The basic measurement of a computing system is speed. Speed is is measured by:
- Execution time (or latency)
Throughput is usually relevant to I/O, particularly in large systems which handle many jobs.
Reducing the execution time will nearly always improve throughput, but not the reverse.
There are 3 components to measure the execution time:
Execution Time = Instruction executed * CPI * Clock cycle time
These are the dynamic instruction count. We are not interested int he static instruction count: how many lines of code are in a program, instead we are interested in the amount of instructions are actually executed when the programs runs.
a five line assembly instruction can be interpreted to thousands of executed instructions.
The average number of clock cycles per instruction. This depends on the architecture executed on, and the program itself ofcourse. The latest Intel architecture can execute up to 4 instruction per clock, meaning CPI of 0.25 (super-scalar). CPI can be higher, and even more than 1, due to memory stalls, and slow instructions.
Clock Cycle Time
One “Cycle” is the minimum time for the CPU to do work. The clock period is just the length of the cycle. Generally, a higher frequency is better. A 500MHZ processor has a cycle time of 2ns.
To improve performance, we need just to make any component smaller. Since clock cycle time is usually an hardware limitation, we should focus on instruction executed and CPI.
For instruction executed the best way is to change the program logic, usually you need to investigate the compiler output, and by changing program behavior consume less instructions. Sometimes you’ll need to use intrinsics, and write in assembly code to force some more efficient instructions as the compiler might not always choose them.
CPI – the paradigm
Improving CPI means, choosing instructions which consume less instructions. This often means that these instructions are doing less work, means you need to increase the Instruction executed – leading you back to zero improvement. Decreasing the instruction executed means that each instruction is doing more, hence CPI will increase – leading you again to zero improvement.
A smart compiler will decrease CPI by choosing the right kind of instructions, without a large increase of instruction count. Compiler implementation has a major impact of the program performance.
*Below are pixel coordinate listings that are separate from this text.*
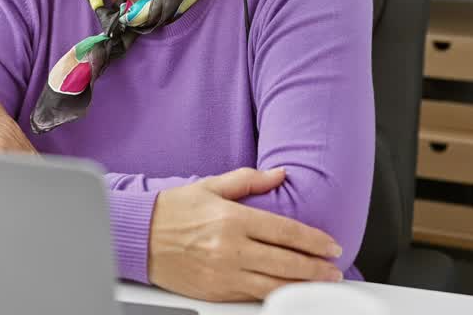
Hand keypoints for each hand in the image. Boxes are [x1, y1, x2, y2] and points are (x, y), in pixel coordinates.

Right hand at [148, 167, 343, 301]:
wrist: (138, 236)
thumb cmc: (172, 211)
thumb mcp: (210, 186)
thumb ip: (248, 180)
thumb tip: (280, 174)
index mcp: (231, 219)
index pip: (285, 232)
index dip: (313, 241)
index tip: (331, 246)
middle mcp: (230, 248)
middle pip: (286, 262)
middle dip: (316, 268)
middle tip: (334, 269)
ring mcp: (223, 274)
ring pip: (274, 285)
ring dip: (302, 286)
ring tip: (320, 285)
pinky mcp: (214, 292)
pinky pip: (252, 297)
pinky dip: (274, 296)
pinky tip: (288, 292)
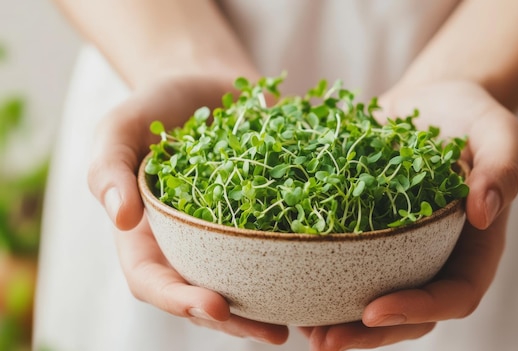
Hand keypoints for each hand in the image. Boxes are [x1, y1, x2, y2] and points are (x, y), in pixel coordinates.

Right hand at [87, 74, 288, 343]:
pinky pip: (284, 246)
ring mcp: (232, 234)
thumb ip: (109, 168)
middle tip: (271, 332)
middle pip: (208, 296)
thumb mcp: (120, 128)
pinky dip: (305, 266)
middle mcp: (192, 245)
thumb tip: (119, 218)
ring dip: (275, 307)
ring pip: (250, 283)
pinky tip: (333, 282)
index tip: (214, 305)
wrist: (206, 83)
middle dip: (238, 321)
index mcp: (149, 236)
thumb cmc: (155, 106)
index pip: (155, 282)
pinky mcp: (268, 217)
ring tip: (308, 324)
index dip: (180, 302)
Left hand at [301, 80, 517, 350]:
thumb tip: (483, 211)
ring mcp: (400, 248)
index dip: (417, 310)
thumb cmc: (470, 114)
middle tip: (324, 341)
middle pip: (408, 312)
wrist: (431, 100)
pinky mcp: (369, 232)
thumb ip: (502, 167)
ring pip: (373, 296)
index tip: (373, 310)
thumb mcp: (498, 130)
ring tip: (301, 330)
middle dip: (368, 334)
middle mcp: (436, 256)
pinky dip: (320, 279)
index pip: (455, 295)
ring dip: (339, 319)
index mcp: (474, 247)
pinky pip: (347, 262)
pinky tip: (287, 284)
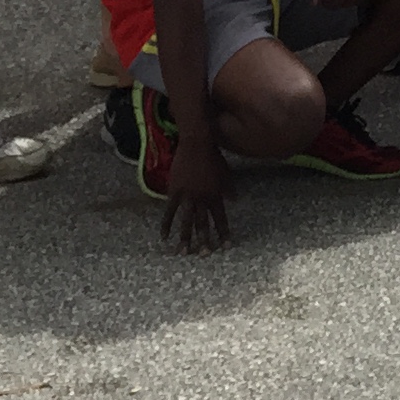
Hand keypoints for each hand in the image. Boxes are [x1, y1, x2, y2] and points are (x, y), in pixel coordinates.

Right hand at [161, 135, 232, 255]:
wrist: (197, 144)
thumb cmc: (213, 157)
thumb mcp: (226, 173)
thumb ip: (229, 188)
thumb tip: (235, 201)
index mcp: (216, 195)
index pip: (221, 218)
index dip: (224, 232)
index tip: (226, 246)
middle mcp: (203, 198)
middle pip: (203, 223)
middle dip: (205, 240)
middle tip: (204, 255)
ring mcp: (188, 196)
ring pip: (187, 221)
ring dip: (186, 238)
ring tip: (184, 252)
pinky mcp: (174, 191)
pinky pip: (170, 211)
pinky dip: (167, 225)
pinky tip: (164, 237)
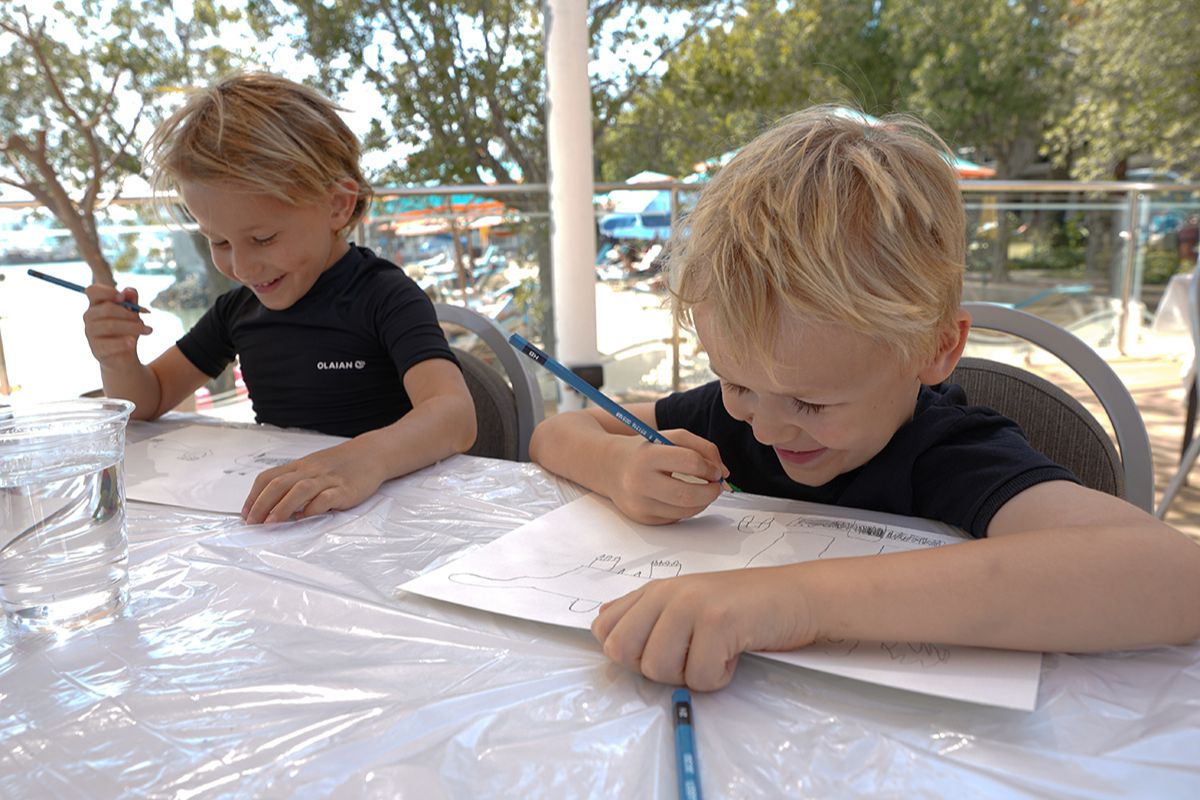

To compare program performance, the industry has invented more metrics like: MIPS, MegaFlops and SPEC.
Speeding Up Multi-Core Applications
Speeding up of multi-core applications is done by using Amdahl’s Law. From wikipedia:
Amdahl’s law, also known as Amdahl’s argument, is used to find the maximum expected improvement to an overall system when only part of the system is improved. It is often used in parallel computing to predict the theoretical maximum speedup using multiple processors. The law is named after computer architect Gene Amdahl, and was presented at the AFIPS Spring Joint Computer Conference in 1967.
The speedup of a program using multiple processors in parallel computing is limited by the sequential fraction of the program. For example, if 95% of the program can be parallelized, the theoretical maximum speedup using parallel computing would be 20× as shown in the diagram, no matter how many processors are used.
This is a very improtant law, as usually performance improvements involves great amount of time and resources. We should concentrate the efforts to the problems and areas which we will benefit the most. Regarding multi-core programming, the addition of cores is not always the right way to go, there are a lot of multi-core bottlenecks which should be eliminated before increasing the core count. This is out of the scope of this post, and i’ll dedicate one for that later.